Got To Admit

I’m feeling better about this round of visa application. Although Margaret will quickly point out that I’m a glass-half-full kind of guy, I have at least a tenuous basis for my confidence this time. When I first applied, the Embassy rejected me right away — literally the next day after they opened my file — because they spotted a defect in my application. This time, they opened my file almost a week ago and I haven’t heard a peep from them, suggesting to me that they haven’t seen any prima facie reason to turn me down.
 
And since I already have a job lined up, and since I’m such an innocuous sort of person (I have all my inoculations up to date), and since it’ll be such a pain in the neck for Glasgow if I’m not permitted into the country, and since I’ve very obviously learned my lesson about submissive compliance to immigration authorities, I do venture to think that this application will bear fruit. They’re probably just double-checking my bona fides, maybe taking my passport photo down to the Kinko’s around the corner to make me a laminated visa (is a visa even a separate card, or something? I’ve never seen one), or trying to get past the leopard in the disused lavatory in the cellar to open the locked file cabinet and obtain the triplicate copies of my application.
 

5 thoughts on “Got To Admit

  1. A visa’s generally just a sticky label that takes up about a page of your passport. For Australia you don’t even get that. It’s all electronic, so you don’t even get to see it. Made me kind of nervous waiting to clear immigration!

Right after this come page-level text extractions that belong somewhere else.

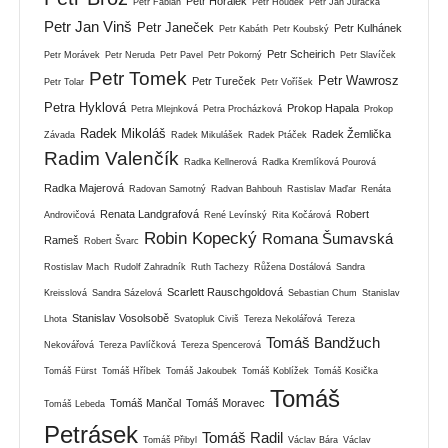
Petr Horálek
Petr Fabián
Petr Houdek
Petr Jan Juračka
Petr Jan Vinš
Petr Janeček
Petr Kulhánek
Petr Kabáth
Petr Koubský
Petr Scheirich
Petr Morávek
Petr Neruda
Petr Pavel
Petr Pokorný
Petr Slavíček
Petr Tomek
Petr Wawrosz
Petr Tureček
Petr Tolar
Petr Voříšek
Petra Hyklová
Prokop Hapala
Petra Mlejnková
Petra Procházková
Prokop
Radek Mikoláš
Radek Žemlička
Závada
Radek Mikulášek
Radek Ptáček
Radim Valenčík
Radka Kellnerová
Radka Kremlíková Pourová
Radka Majerová
Radovan Samotný
Radvan Bahbouh
Rastislav Maďar
Renáta
Renata Landgrafová
Robert
Androvičová
René Levínský
Rita Kočárová
Robin Kopecký
Romana Šumavská
Rameš
Robert Švarc
Rostislav Mach
Rudolf Zahradník
Ruth Tachezy
Růžena Dostálová
Sandra
Scarlett Rauschgoldová
Kreisslová
Sandra Sázelová
Sebastian Chum
Stanislav
Stanislav Vosolsobě
Lhota
Svatopluk Civiš
Tereza Nekolářová
Tereza
Tomáš Bandžuch
Nekovářová
Tereza Pavlíčková
Tereza Spencerová
Tomáš Fürst
Tomáš Hříbek
Tomáš Jakoubek
Tomáš Koblížek
Tomáš Kosička
Tomáš
Tomáš Mančal
Tomáš Moravec
Tomáš Lebeda
Petrásek
Tomáš Radil
Tomáš Přibyl
Václav Bára
Václav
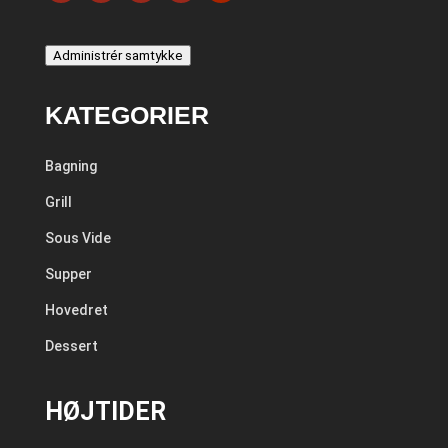
Administrér samtykke
KATEGORIER
Bagning
Grill
Sous Vide
Supper
Hovedret
Dessert
HØJTIDER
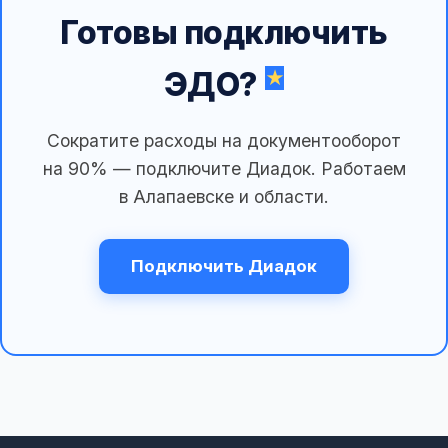
Готовы подключить
ЭДО?
Сократите расходы на документооборот
на 90% — подключите Диадок. Работаем
в Алапаевске и области.
Подключить Диадок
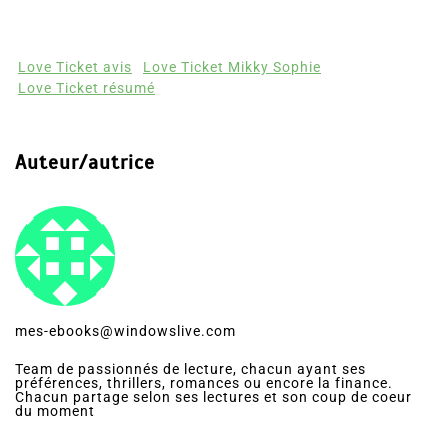
Love Ticket avis
Love Ticket Mikky Sophie
Love Ticket résumé
Auteur/autrice
mes-ebooks@windowslive.com
Team de passionnés de lecture, chacun ayant ses
préférences, thrillers, romances ou encore la finance.
Chacun partage selon ses lectures et son coup de coeur
du moment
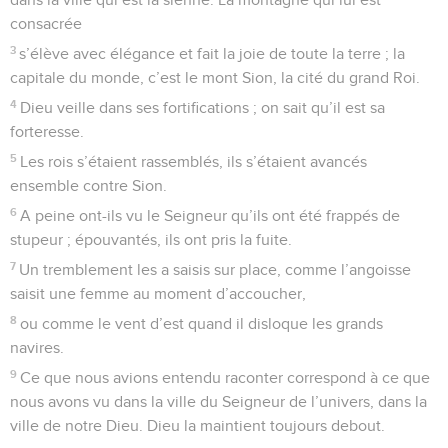
consacrée
3
s’élève avec élégance et fait la joie de toute la terre ; la
capitale du monde, c’est le mont Sion, la cité du grand Roi.
4
Dieu veille dans ses fortifications ; on sait qu’il est sa
forteresse.
5
Les rois s’étaient rassemblés, ils s’étaient avancés
ensemble contre Sion.
6
A peine ont-ils vu le Seigneur qu’ils ont été frappés de
stupeur ; épouvantés, ils ont pris la fuite.
7
Un tremblement les a saisis sur place, comme l’angoisse
saisit une femme au moment d’accoucher,
8
ou comme le vent d’est quand il disloque les grands
navires.
9
Ce que nous avions entendu raconter correspond à ce que
nous avons vu dans la ville du Seigneur de l’univers, dans la
ville de notre Dieu. Dieu la maintient toujours debout.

  2. Yes, mine was a page stuck into my passport, with the visa pic. that we had to travel miles to get. The green card is a bit more permanent looking, an actual little credit-card sized card.

  3. In my day (i.e. eons ago) a visa was simply a large stamper imprint on a page of my passport.

  4. I’ve had visas from Barbados and quite a few other Caribbean and European nations, and it’s usually stamped into your passport.